In most conventional data processing systems, communication between a central, or host, processing unit and one or more peripheral I/O devices, such as large capacity storage devices of the tape or disc type, display devices, card readers, and the like, is normally achieved by means of an I/O bus to which all of the I/O devices have access. Normally when access to the host processor or to the host main memory is required by an external I/O device, the latter device must generate an "interrupt" signal which must then be appropriately processed by the central processor unit to identify the I/O unit and to determine what operation the interrupting unit requires the host processor to perform. The host processor must stop its operation, i.e. interrupt its present machine state, in order to process the interrupt signal. That is, the host processor must identify the interrupting device, must perform whatever data handling is required, and must restore the host processor to its previous machine state so that it can resume the operation it was performing prior to interruption. The processing of such an interrupt signal normally requires a relatively long time period before the processor is ready to resume its previous operation.

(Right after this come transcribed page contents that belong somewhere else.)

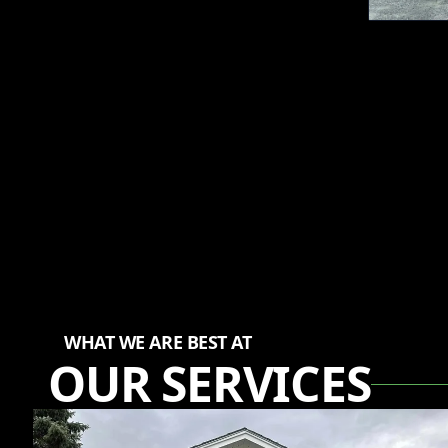
WHAT WE ARE BEST AT
OUR SERVICES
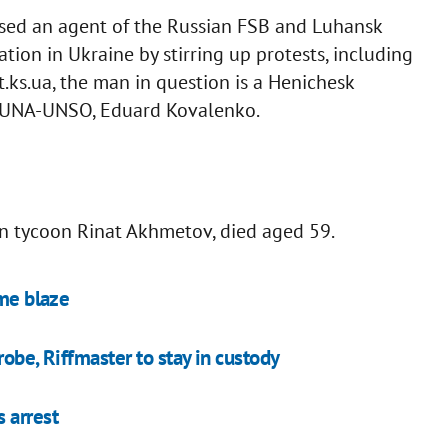
osed an agent of the Russian FSB and Luhansk
ation in Ukraine by stirring up protests, including
st.ks.ua, the man in question is a Henichesk
ht UNA-UNSO, Eduard Kovalenko.
an tycoon Rinat Akhmetov, died aged 59.
ome blaze
obe, Riffmaster to stay in custody
 arrest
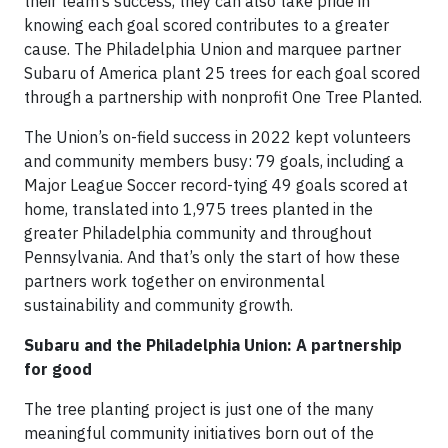
their team’s success, they can also take pride in
knowing each goal scored contributes to a greater
cause. The Philadelphia Union and marquee partner
Subaru of America plant 25 trees for each goal scored
through a partnership with nonprofit One Tree Planted.
The Union’s on-field success in 2022 kept volunteers
and community members busy: 79 goals, including a
Major League Soccer record-tying 49 goals scored at
home, translated into 1,975 trees planted in the
greater Philadelphia community and throughout
Pennsylvania. And that’s only the start of how these
partners work together on environmental
sustainability and community growth.
Subaru and the Philadelphia Union: A partnership
for good
The tree planting project is just one of the many
meaningful community initiatives born out of the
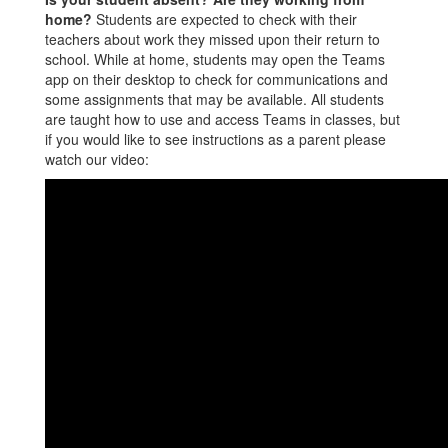
home?
Students are expected to check with their
teachers about work they missed upon their return to
school. While at home, students may open the Teams
app on their desktop to check for communications and
some assignments that may be available. All students
are taught how to use and access Teams in classes, but
if you would like to see instructions as a parent please
watch our video:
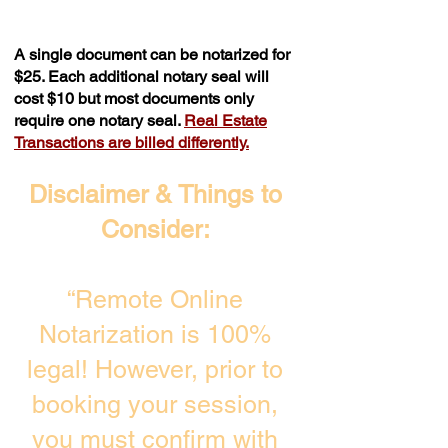
A single document can be notarized for
$25. Each additional notary seal will
cost $10 but most documents only
require one notary seal.
Real Estate
Transactions are billed differently.
Disclaimer & Things to
Consider:
“Remote Online
Notarization is 100%
legal! However, prior to
booking your session,
you must confirm with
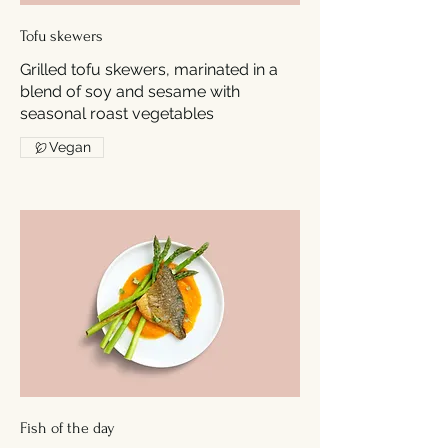
Tofu skewers
Grilled tofu skewers, marinated in a
blend of soy and sesame with
seasonal roast vegetables
Vegan
Fish of the day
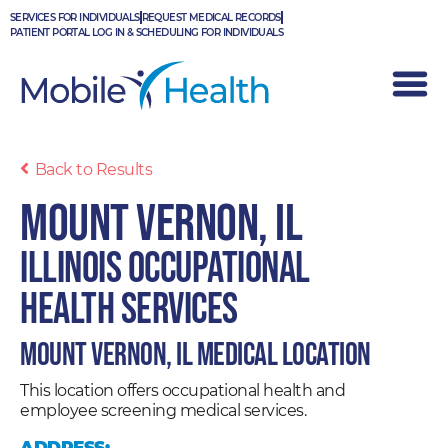
Skip
SERVICES FOR INDIVIDUALS
REQUEST MEDICAL RECORDS
to
PATIENT PORTAL LOG IN & SCHEDULING FOR INDIVIDUALS
content
Back to Results
Mount Vernon, IL
Illinois Occupational
Health Services
Mount Vernon, IL Medical Location
This location offers occupational health and
employee screening medical services.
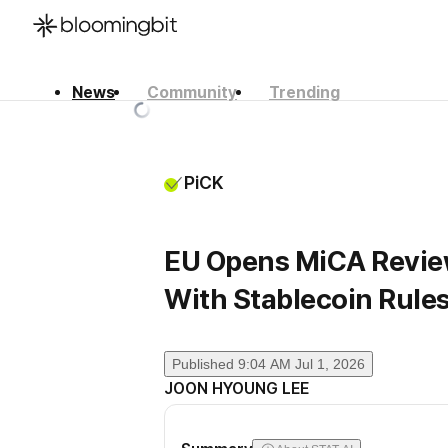
News
Community
Trending
한국어
English
日本語
PiCK
EU Opens MiCA Review 
With Stablecoin Rules
Published
9:04 AM Jul 1, 2026
JOON HYOUNG LEE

In order to avoid the excessive time required for such interrupt processing, it has been suggested that a separate processor unit, commonly designated as an I/O processor, be utilized as an intermediary between external I/O devices and the main, or host, processor unit. Such I/O processor is normally provided access to the host I/O bus and, in turn, has its own I/O bus to which access can be obtained by one or more peripheral I/O devices. In such a way the I/O processor performs the processing which is required when an interrupt signal is transmitted from an I/O device so that the main or host processing unit is not required to stop its operation for such interrupt signal processing. The I/O processor thereupon takes care of the transfer of data to or from the I/O device and, thence, to or from the main processor unit or the main memory of the host machine. The host processor then merely handles the I/O data manipulations only, which manipulations can be achieved at the host processor high speed of operation, the data transfer to and from the I/O devices being handled by the separate I/O processor.
The I/O processor often has its own local memory, usually of relatively low storage capacity which provides for the storage of programs for processing interrupts and for the local storage of data before transfer either to or from the host processor or to or from the I/O device.
In such presently used systems, the I/O processor must interrupt the host processor (in effect, on behalf of the I/O devices), to provide a particular memory allocation which is required by the I/O processor or by the IOP I/O devices utilizing host memory. While the interrupt processing which must occur in the host processor is not nearly as extensive as it would be if the host processor were dealing with the I/O devices directly, there is still a certain amount of interrupt processing time that must be used by the host processor in order to define the extent of the interrupt service which has to be performed. It is desirable to minimize the processing time that the host processor must use for such purpose so that it can return to its normal operations as quickly as possible, even when using a separate I/O processor.
Further, if more than one I/O processor is used on the host I/O bus, a priority among them must be established with respect to use of the host I/O bus. For example, if an I/O Processor is performing a Read-Modify-Write operation such processor must inform all other processors that such operation is occurring so that the I/O processor performing such operation can complete the operation before the host I/O bus becomes available to all other I/O processors.